In the first place, very little thinking was ever done in English; it is not a language suited to logical thought. Instead, it’s an emotive lingo beautifully adapted to concealing fallacies. A rationalizing language, not a rational one.

freamon,

That book seems stacked for quotes.

“Son, I hate to say this — because, if you’ve been reading a lot of English, I see how you reached that opinion — but you are one hundred percent wrong.”

Jourei,

Why the fuck are there no rules for pronunciation?? There is very little consistency in English.
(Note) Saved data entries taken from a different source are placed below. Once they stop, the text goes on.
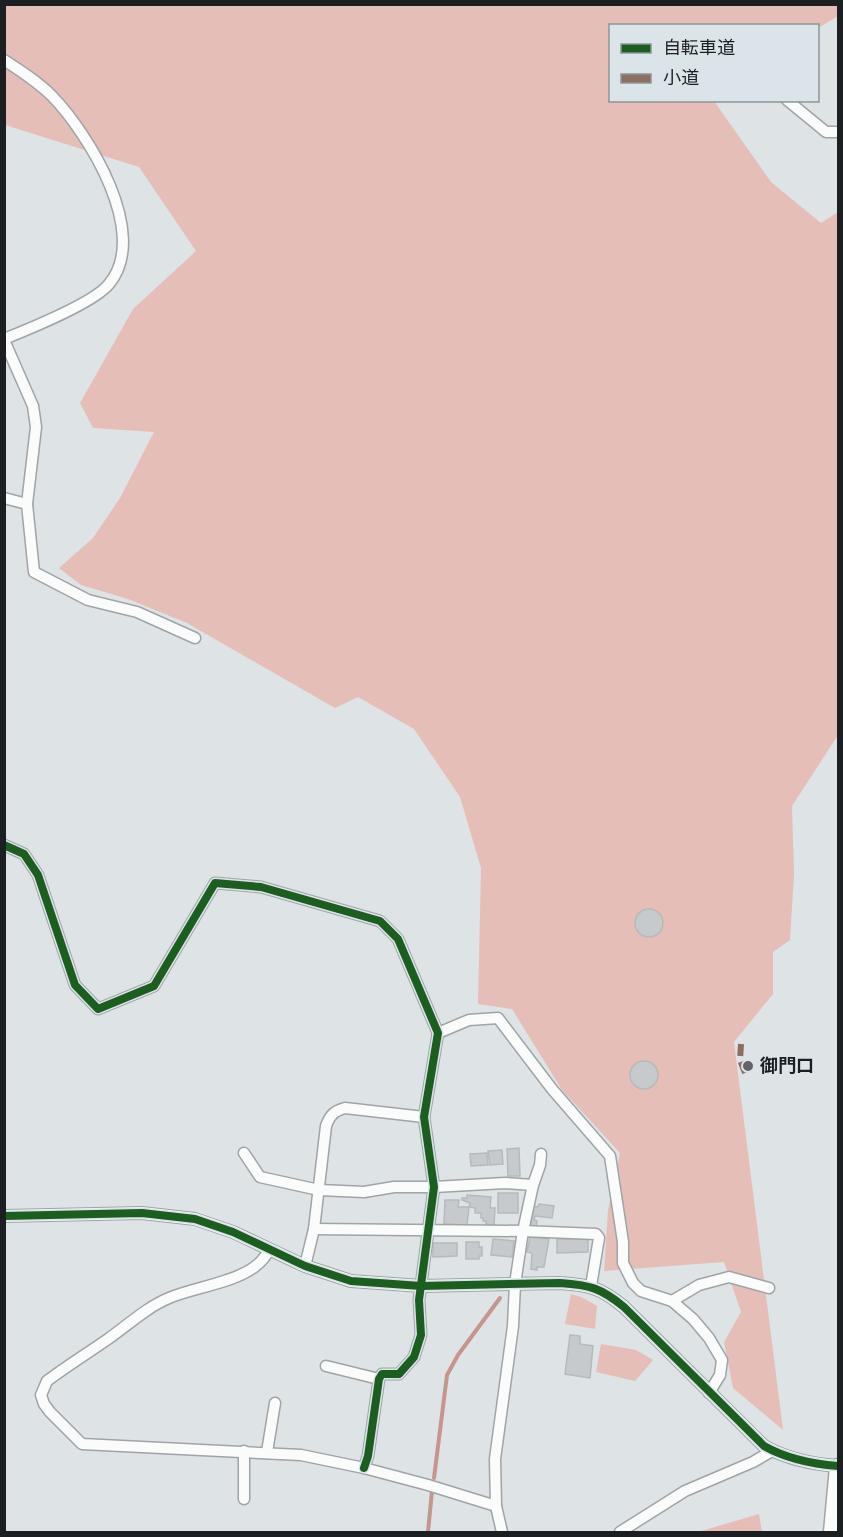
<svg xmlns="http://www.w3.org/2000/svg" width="843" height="1537" font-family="Signika,'Noto Sans JP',sans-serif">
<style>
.green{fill:#e5beb8}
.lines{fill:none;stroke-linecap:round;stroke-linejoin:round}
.stream{stroke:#c6958d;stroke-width:4}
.building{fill:#c6cacc;stroke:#b6babc;stroke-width:1.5}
.minor-casing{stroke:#a0a4a7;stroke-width:13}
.tertiary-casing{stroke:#a0a4a7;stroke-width:14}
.trunk-casing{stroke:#a0a4a7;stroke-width:19}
.minor{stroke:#fafbfb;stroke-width:10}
.tertiary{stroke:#fafbfb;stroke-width:12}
.trunk{stroke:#fafbfb;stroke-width:16}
.quiet{stroke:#8d6e63;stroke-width:6;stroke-dasharray:12 6;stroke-linecap:butt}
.cycleway-casing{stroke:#dae4e9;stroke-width:11}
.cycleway{stroke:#1b5e20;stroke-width:8}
.poi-dot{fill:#606466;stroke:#dae4e9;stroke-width:2}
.labels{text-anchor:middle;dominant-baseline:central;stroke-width:5;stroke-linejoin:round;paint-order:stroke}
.poi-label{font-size:18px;font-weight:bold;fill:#1c1f21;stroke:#dae4e9;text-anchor:start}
</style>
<rect width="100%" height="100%" fill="#dee3e6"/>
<g class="green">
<path d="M4 5H838V16L818 28V26H610V100L714 101 771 182 821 223 838 212V735L792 806 794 874 790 940 773 952V994L734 1042 783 1430 733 1388 724 1342 741 1312 724 1262 604 1271 608 1210 620 1153 562 1090 512 1009 478 1004 481 868 460 797 414 729 358 697 335 708 187 623 128 599 81 585 59 568 93 538 120 498 154 432 93 428 80 403 133 309 196 251 139 167 5 125Z"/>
<path d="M571 1294 581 1297 597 1306 595 1329 565 1324Z"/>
<path d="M601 1344 636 1350 653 1360 635 1381 596 1372Z"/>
<path d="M759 1514 762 1532H698Z"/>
</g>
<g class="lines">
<g class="stream">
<path d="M434 1478 447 1375 458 1355 500 1298"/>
<path d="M428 1532 432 1491"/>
</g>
</g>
<g class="building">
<circle cx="649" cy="923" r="14"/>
<circle cx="644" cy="1075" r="14"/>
<path d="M519 1148 520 1176H508L507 1149Z"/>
<path d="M502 1150 503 1164 490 1165 488 1151Z"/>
<path d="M487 1153 488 1165 471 1166 470 1154Z"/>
<rect x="498" y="1193" width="20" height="20"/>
<path d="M467 1195 491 1197 490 1208H495L494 1225 486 1224V1221H483V1218H481V1213H475V1208L469 1207 470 1203 462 1200V1198H467Z"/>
<path d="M445 1200H459L458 1207H469L467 1225 444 1224Z"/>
<path d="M539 1204 554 1206 552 1218 535 1216 534 1220 537 1221 536 1228 529 1226 532 1206 538 1207Z"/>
<path d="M530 1237 549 1239 544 1267H537V1270L531 1269 532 1253 527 1252Z"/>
<path d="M493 1239 514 1241 512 1257 491 1255Z"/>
<path d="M557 1239H588V1252L557 1253Z"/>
<path d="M466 1242H479V1247H482V1256H479V1259H466Z"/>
<path d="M433 1243H457V1256L433 1257Z"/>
<path d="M570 1335 580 1336V1344L593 1346 590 1378 565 1374Z"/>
</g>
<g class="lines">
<defs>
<g id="minor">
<path d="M4 60C21 71 38 82 52 96 88 133 151 234 109 284 94 303 29 329 4 339"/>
<path d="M787 100 826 132H838"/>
<path d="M4 340 33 406 36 427 27 504 34 572 88 600 137 612 195 638"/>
<path d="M4 498 27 504"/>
<path d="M4 845 24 854 38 875 75 985 98 1009 154 986 215 883 261 887 380 921 398 939 438 1033 424 1117 434 1187 419 1300 421 1335 414 1357 399 1374H382L379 1379 368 1456 364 1468"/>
<path d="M438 1033 469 1020 498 1018 552 1089 610 1156 623 1242V1263L633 1283 641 1291 672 1301 693 1319 709 1338 722 1360 720 1375 709 1393"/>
<path d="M244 1153 260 1177 319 1190 364 1192 394 1187H434L505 1183 533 1185"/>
<path d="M314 1229 523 1231 596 1234 599 1238 591 1286"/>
<path d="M269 1249C257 1281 199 1285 169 1298 147 1307 128 1325 108 1339 88 1353 67 1366 47 1381L41 1395 44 1404 50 1412 82 1444 301 1455 364 1468 428 1485 496 1506"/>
<path d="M305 1266 314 1229 326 1126C330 1115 334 1111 345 1108L424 1117"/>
<path d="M672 1301 699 1285 729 1277 769 1288"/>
<path d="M326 1366 379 1379"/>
<path d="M244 1451V1499"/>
<path d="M267 1452 275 1403"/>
<path d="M502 1532 496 1506 495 1459 513 1326 515 1284 523 1231 533 1185 540 1165 541 1154"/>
<path d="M620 1532 685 1491 753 1462 772 1451"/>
</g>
<path id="tertiary" d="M4 1216 142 1213 195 1219 233 1232 305 1266 351 1281 421 1286 560 1283C590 1285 601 1288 624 1307L764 1446C787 1459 812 1464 838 1466"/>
<path id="trunk" d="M832 1532 838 1467"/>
</defs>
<use href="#minor" class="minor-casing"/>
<use href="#tertiary" class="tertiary-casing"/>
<use href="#trunk" class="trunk-casing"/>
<use href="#minor" class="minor"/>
<use href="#tertiary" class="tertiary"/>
<use href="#trunk" class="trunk"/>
<path class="quiet" d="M741 1044 740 1060 747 1078"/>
<defs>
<g id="cycleway">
<path d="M4 845 24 854 38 875 75 985 98 1009 154 986 215 883 261 887 380 921 398 939 438 1033 424 1117 434 1187 419 1300 421 1335 414 1357 399 1374H382L379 1379 368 1456 364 1468"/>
<path d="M4 1216 142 1213 195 1219 233 1232 305 1266 351 1281 421 1286 560 1283C590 1285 601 1288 624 1307L764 1446C787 1459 812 1464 838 1466"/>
</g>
</defs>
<use href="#cycleway" class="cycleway-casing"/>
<use href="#cycleway" class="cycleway"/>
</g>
<circle class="poi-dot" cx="748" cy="1066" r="6"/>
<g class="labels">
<g class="poi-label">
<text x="760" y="1066">御門口</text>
</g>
</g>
<rect width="843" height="1537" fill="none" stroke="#1c1f21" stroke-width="12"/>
<rect x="609" y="24" width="210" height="78" fill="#dae4e9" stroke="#8e9599" stroke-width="1.5"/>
<rect x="621" y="44" width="30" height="9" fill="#1b5e20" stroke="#8e9599" stroke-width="1.5"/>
<text x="663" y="54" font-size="18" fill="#1c1f21">自転車道</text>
<rect x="621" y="74" width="30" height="9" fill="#8d6e63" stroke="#8e9599" stroke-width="1.5"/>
<text x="663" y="84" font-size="18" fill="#1c1f21">小道</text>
</svg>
I mean cases like yes - eyes, Kansas - Arkansas.

hundertzwoelf,

English orthography is highly opaque because when words are loaned, they typically keep the spelling of their original language, whereas the pronunciation might differ

LaVacaMariposa,

Yes! Fck this. There’s no way to decipher how a word is pronounced unless someone tells you.

Jourei,

And even then, going to another dialect, you’re still in the wrong.

Ceon,

Check out the poem "The chaos". It uses many of the inconsistencies in pronunciation

Nepenthe,
Nepenthe avatar

I've never seen this before, and I both adore and loathe it. If I hadn't grown up with this language, I'd contemplate giving up.

pavnilschanda,
@pavnilschanda@lemmy.world avatar

There are so many, and I think it comes down to the fact that English is a mix of at least two language families and how a bunch of grammar nerds overcorrected it.